C’est là que la communication stratégique intervient. Comment posons-nous des questions ? Quelles questions posons-nous ? Comment reformulons-nous ce que dit le client pour qu’il se sente compris rapidement ? Maniabilité. Amener la personne à voir le problème différemment, ce qui peut ensuite lui permettre d’agir différemment et de trouver une solution.

Tout comme nous définissons un problème en faisant attention aux détails, nous restons vigilants pour pouvoir définir tout aussi méticuleusement le changement avant même qu’il n’arrive. En principe, on peut parler de différentes étapes du changement :

On commence petit, en partant du plus petit changement possible. Si nous aidons le client à mettre en place ces petits changements initiaux, le processus aura un effet boule de neige et le changement sera réalisé plus rapidement que si ces étapes initiales n’avaient pas été respectées. C’est particulièrement important de les mettre en place quand nous savons, en notre qualité d’agents du changement, qu’il y aura une forte résistance au changement.

a)     comment peut-on faire empirer les choses ? Pousser un peu dans la direction opposée au changement qu’on recherche : cela permet au « patient » de commencer à entrevoir des alternatives.

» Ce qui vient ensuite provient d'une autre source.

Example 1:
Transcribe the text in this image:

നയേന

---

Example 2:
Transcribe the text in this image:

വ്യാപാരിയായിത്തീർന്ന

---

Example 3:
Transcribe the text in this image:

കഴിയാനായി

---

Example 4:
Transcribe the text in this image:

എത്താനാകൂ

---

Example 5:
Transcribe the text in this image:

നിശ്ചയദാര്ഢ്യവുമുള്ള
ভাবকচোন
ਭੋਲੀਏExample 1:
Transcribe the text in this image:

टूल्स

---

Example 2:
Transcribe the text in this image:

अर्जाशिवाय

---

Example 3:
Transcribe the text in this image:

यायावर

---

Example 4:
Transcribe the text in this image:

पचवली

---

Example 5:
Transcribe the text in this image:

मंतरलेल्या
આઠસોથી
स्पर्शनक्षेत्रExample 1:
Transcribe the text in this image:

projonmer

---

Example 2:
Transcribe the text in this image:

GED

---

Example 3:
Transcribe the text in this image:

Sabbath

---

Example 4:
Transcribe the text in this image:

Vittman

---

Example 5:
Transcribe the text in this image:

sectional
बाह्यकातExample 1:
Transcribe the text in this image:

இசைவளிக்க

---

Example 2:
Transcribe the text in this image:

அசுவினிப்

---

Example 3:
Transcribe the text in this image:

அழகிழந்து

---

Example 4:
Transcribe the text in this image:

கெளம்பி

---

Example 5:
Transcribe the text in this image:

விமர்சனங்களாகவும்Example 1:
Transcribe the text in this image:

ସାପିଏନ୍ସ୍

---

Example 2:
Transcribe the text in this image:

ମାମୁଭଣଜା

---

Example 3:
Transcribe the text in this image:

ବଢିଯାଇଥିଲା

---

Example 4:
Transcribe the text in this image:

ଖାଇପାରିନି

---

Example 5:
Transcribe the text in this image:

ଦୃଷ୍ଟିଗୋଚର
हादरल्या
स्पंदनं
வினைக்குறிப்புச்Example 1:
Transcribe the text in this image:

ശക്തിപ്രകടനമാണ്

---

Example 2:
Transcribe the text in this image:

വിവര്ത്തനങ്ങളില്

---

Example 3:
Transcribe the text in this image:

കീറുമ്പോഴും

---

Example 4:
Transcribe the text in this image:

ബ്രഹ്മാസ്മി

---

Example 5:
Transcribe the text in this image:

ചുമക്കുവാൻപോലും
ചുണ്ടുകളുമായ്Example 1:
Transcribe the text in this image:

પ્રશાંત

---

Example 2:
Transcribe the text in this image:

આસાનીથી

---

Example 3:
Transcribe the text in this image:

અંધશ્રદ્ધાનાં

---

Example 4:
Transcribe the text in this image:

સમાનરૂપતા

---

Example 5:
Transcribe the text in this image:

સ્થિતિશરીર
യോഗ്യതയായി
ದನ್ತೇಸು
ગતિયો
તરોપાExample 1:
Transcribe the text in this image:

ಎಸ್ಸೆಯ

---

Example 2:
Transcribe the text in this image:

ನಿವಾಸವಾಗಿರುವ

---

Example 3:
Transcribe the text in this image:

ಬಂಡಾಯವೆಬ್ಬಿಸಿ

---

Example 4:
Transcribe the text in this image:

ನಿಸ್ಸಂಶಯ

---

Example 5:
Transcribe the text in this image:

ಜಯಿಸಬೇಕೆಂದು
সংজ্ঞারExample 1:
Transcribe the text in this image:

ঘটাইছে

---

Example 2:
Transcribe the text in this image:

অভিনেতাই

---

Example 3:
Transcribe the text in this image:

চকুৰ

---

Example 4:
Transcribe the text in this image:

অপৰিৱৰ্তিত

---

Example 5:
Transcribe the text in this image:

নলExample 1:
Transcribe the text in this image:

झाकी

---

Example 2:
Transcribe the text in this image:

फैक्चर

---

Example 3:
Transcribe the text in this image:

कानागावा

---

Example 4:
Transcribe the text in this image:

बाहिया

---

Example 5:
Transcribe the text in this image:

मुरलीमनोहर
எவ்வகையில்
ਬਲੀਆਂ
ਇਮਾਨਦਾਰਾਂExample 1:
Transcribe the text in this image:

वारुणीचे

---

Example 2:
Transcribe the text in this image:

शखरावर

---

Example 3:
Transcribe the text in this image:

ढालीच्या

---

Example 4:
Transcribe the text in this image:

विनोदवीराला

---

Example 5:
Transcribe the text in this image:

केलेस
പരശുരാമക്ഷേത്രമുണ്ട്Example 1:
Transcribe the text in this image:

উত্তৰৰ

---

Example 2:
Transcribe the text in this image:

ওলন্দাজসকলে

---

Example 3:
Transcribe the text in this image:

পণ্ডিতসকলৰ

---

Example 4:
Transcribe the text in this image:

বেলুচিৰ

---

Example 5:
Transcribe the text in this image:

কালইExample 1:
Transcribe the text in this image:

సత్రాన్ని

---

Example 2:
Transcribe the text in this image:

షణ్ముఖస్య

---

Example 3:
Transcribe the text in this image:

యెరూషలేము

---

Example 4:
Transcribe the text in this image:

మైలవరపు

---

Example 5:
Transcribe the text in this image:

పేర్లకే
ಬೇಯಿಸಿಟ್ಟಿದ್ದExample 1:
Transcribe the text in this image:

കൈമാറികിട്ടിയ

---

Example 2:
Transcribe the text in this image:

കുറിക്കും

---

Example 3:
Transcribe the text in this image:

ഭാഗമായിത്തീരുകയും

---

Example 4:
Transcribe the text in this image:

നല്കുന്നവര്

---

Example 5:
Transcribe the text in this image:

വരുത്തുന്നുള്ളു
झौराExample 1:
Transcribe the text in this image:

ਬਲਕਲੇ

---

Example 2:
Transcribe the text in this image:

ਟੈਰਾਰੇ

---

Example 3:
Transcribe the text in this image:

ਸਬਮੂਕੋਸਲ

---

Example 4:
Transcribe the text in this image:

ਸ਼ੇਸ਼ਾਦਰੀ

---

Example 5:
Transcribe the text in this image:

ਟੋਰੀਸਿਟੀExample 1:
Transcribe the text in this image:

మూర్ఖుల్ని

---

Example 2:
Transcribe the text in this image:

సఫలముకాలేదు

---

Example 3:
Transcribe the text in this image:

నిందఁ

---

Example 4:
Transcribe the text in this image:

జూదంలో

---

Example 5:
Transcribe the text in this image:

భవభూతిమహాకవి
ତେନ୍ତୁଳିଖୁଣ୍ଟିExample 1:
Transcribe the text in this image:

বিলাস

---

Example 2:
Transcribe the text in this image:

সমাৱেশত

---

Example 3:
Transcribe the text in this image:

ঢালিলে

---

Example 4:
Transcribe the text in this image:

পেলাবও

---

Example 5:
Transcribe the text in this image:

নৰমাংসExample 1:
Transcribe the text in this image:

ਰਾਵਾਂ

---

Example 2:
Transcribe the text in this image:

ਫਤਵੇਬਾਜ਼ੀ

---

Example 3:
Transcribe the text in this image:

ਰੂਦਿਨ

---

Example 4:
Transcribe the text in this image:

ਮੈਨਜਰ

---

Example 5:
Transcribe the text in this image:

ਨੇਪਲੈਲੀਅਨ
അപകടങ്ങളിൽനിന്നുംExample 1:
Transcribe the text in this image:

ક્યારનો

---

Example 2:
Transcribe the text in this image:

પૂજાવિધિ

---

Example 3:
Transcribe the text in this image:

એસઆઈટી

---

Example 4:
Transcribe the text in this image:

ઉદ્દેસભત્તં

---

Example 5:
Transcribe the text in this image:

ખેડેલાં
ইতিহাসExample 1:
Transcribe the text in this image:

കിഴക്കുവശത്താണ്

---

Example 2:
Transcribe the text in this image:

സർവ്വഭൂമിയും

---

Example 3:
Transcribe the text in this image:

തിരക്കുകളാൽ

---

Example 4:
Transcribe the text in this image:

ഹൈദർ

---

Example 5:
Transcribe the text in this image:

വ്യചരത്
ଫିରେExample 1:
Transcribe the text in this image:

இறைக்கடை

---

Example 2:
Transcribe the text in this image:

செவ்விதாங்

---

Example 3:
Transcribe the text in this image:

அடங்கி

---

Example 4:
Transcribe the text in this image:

b)     La baguette magique : si vous vous leviez demain et que le problème avait disparu, que feriez-vous différemment ? En quoi les autres se comporteraient-ils différemment envers vous ? Steve De Shazer. Ces choses que le client apporte, peuvent être prescrites pour que les clients les pratiquent à petite dose. Il est moins probable que le client conteste quelque chose qu’il aura lui-même suggéré. « Faire comme si » : suggestion hypnotique utilisée par Watzlawick. Effet papillon : un tout petit changement engendrera un très grand changement.

c)     Nous avons fait des suggestions et le client accepte de réaliser les tâches puis il revient et il a oublié ou il n’a pas eu le temps ou il n’y a pas vraiment pensé une fois à la maison ou il savait que ça ne fonctionnerait pas ; nous utiliserons ce que nous appelons les « inconvénients au changement ». Comme vous l’aurez compris, nous ne nous intéressons pas au pourquoi du problème, à l’origine du problème MAIS nous ferons croire, dans cette situation, que nous cherchons à comprendre pourquoi le problème se produit maintenant. La raison principale qu’a l’agent du changement d’adopter cette posture est de permettre au client, qui n’a pas fait son travail, de décider de bouger parce que le consultant est, d’un seul coup, devenu une personne avec BEAUCOUP de temps et beaucoup moins motivé que le client à faire bouger les choses. « Je ne voudrais pas que vous vous lanciez dans un changement sans voir tous les inconvénients qui en résulteraient ! Il ne faudrait pas que vous vous précipitiez dans une direction et que ce soit la mauvaise. » C’est une stratégie utile quand on sent que l’on est trop impatient, qu’on parle plus que notre client, qui lui est assis en arrière les bras croisés et fait non de la tête. Si vous vous apercevez de cette situation, il faut vous reprendre très rapidement et faire machine arrière. En général, le consultant ne doit pas donner l’impression de travailler plus que son client. Ce n’est bien sûr qu’une impression ; en réalité nous travaillons énormément en prenant en compte de nombreuses variables, notamment les acquiescements du client qui montre qu’il est d’accord avec ce que nous lui disons ou ce que nous lui suggérons ; nous devons penser à la manière dont nous allons incorporer ce que le client nous dit dans notre suggestion suivante. Tout ça se passe dans notre tête pendant que nous gardons le sourire aux lèvres. En tant que consultant, nous devons tout à la fois travailler énormément, ne pas en donner l’impression et inviter notre client à travailler avec nous. Sinon, comme pour l’aviron, si on est seul à ramer, on tourne en rond ; ce serait donc épuisant pour nous et pas très utile pour le client.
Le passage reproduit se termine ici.